Requirement: Repeat only the lines below from the one containing "Page 5 of 21" through the one containing "An Independent Licensee", inclusive, exactly as written.

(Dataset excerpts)
*** Block opens ***
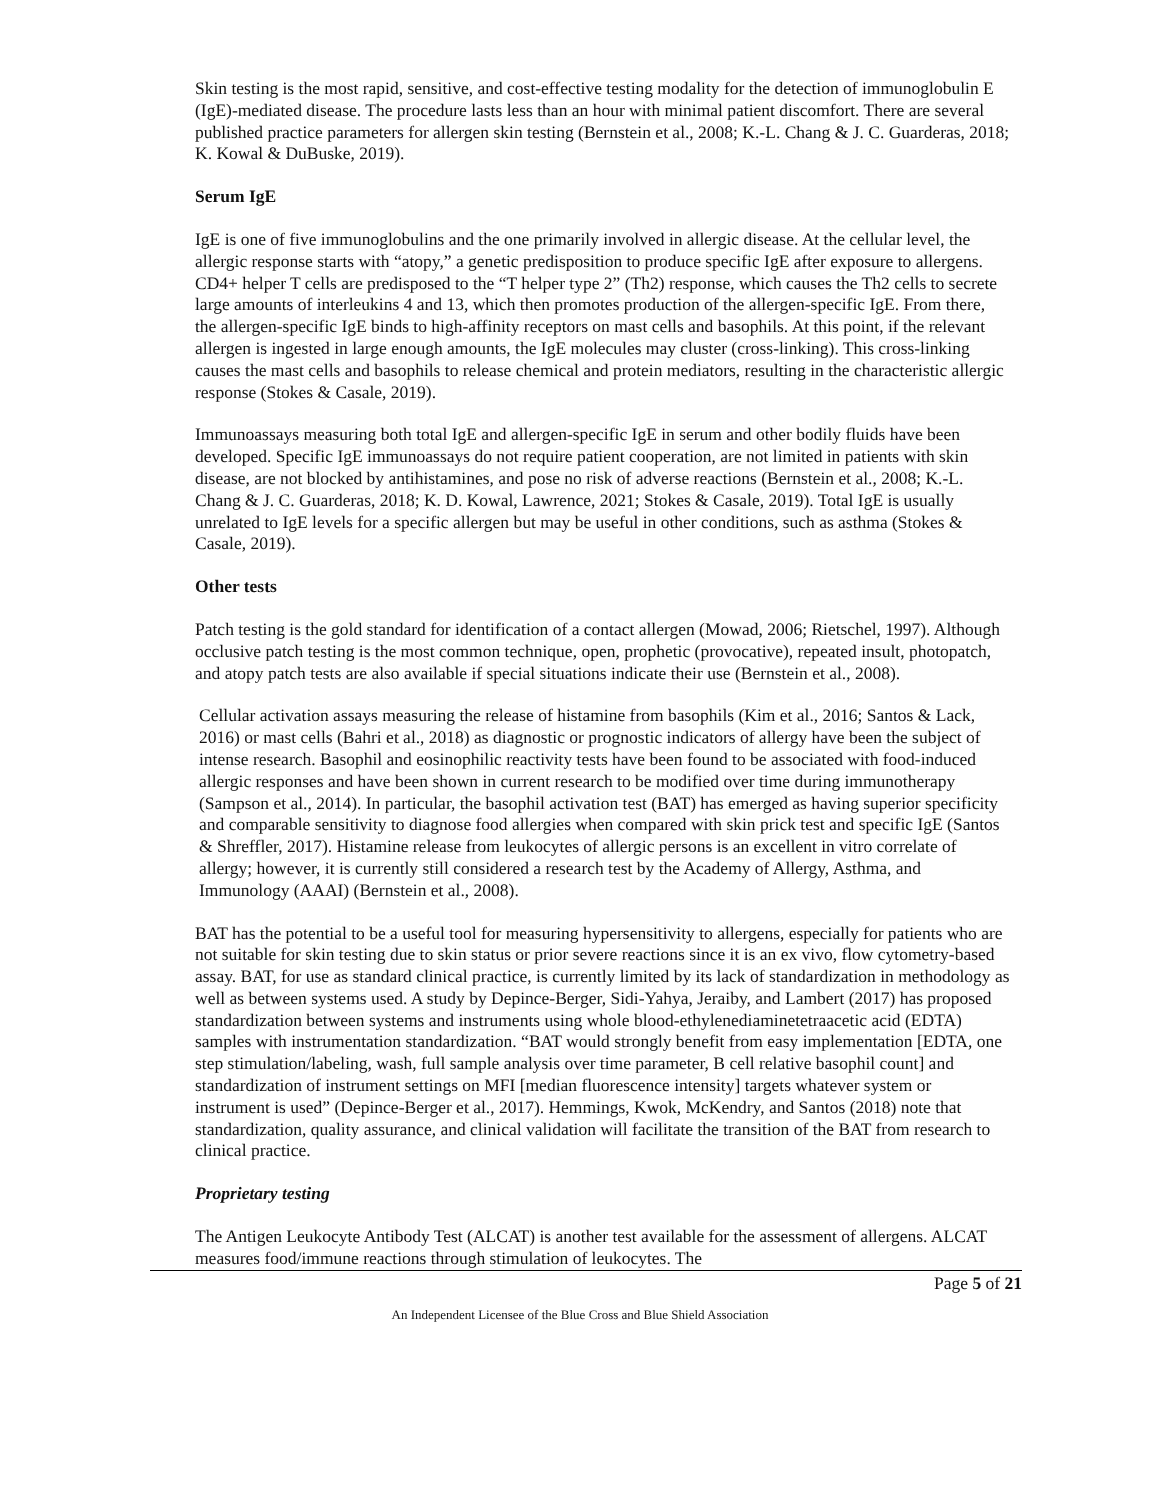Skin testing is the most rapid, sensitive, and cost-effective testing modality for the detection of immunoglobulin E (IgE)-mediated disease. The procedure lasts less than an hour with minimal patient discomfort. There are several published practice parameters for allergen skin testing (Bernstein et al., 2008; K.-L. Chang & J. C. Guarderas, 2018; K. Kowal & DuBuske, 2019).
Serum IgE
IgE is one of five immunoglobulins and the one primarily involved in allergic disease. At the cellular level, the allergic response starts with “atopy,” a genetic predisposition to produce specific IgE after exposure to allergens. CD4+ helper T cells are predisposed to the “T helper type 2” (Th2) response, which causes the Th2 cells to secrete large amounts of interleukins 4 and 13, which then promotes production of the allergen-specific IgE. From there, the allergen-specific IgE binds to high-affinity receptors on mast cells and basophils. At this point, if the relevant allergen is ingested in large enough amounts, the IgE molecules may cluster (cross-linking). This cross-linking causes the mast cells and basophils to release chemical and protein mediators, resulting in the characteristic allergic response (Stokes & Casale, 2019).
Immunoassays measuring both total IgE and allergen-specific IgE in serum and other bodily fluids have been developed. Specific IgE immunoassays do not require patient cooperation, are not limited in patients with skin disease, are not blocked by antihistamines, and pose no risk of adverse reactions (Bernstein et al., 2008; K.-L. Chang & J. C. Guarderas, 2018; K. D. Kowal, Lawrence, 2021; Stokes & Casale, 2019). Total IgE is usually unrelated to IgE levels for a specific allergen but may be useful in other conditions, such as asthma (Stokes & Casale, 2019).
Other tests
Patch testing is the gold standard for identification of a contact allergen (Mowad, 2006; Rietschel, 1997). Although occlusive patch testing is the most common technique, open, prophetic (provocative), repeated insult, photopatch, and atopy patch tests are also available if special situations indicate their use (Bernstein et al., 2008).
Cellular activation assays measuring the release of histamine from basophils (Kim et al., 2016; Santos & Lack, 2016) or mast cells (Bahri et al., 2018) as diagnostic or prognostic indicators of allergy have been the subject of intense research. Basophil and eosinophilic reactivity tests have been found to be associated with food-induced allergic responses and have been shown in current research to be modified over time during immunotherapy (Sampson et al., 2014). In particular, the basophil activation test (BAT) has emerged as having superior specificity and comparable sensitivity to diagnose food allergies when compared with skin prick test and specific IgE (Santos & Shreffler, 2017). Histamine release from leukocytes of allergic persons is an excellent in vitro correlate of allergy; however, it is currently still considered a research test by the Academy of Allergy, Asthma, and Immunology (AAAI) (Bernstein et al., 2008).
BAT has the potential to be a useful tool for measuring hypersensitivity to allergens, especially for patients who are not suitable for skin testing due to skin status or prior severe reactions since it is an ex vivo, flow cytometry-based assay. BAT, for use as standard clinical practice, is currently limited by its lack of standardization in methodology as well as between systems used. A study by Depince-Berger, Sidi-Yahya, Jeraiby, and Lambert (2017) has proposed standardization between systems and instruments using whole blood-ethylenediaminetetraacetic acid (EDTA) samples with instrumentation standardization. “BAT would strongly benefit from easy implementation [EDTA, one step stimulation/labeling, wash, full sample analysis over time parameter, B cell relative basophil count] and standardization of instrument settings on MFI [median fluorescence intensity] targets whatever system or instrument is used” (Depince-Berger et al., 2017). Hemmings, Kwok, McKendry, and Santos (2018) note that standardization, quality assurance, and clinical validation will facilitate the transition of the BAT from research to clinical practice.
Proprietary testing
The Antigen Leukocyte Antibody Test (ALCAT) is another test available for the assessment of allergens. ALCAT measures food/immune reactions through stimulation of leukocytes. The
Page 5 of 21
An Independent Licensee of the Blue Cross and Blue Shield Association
*** Block closes ***
*** Block opens ***
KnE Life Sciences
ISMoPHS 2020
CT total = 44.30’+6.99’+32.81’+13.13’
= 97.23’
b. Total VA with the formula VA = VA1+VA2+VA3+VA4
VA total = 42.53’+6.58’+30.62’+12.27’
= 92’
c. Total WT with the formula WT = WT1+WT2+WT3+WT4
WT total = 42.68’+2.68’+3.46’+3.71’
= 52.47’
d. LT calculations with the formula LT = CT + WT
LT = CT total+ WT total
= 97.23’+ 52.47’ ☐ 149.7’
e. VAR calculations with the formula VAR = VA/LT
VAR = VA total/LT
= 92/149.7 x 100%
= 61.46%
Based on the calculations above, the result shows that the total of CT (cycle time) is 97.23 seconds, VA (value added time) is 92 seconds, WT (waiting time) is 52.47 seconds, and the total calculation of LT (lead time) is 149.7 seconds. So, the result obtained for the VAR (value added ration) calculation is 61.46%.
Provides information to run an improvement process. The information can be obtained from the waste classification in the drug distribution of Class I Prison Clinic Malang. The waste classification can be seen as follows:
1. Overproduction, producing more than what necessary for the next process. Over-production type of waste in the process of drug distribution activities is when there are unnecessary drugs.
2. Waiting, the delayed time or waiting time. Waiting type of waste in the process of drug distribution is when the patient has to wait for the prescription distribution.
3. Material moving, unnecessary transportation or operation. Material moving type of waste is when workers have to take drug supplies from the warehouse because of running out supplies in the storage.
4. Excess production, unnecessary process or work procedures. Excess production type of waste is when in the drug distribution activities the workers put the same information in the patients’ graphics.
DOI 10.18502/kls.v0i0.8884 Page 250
*** Block closes ***
The completed task:
Page 5 of 21
An Independent Licensee of the Blue Cross and Blue Shield Association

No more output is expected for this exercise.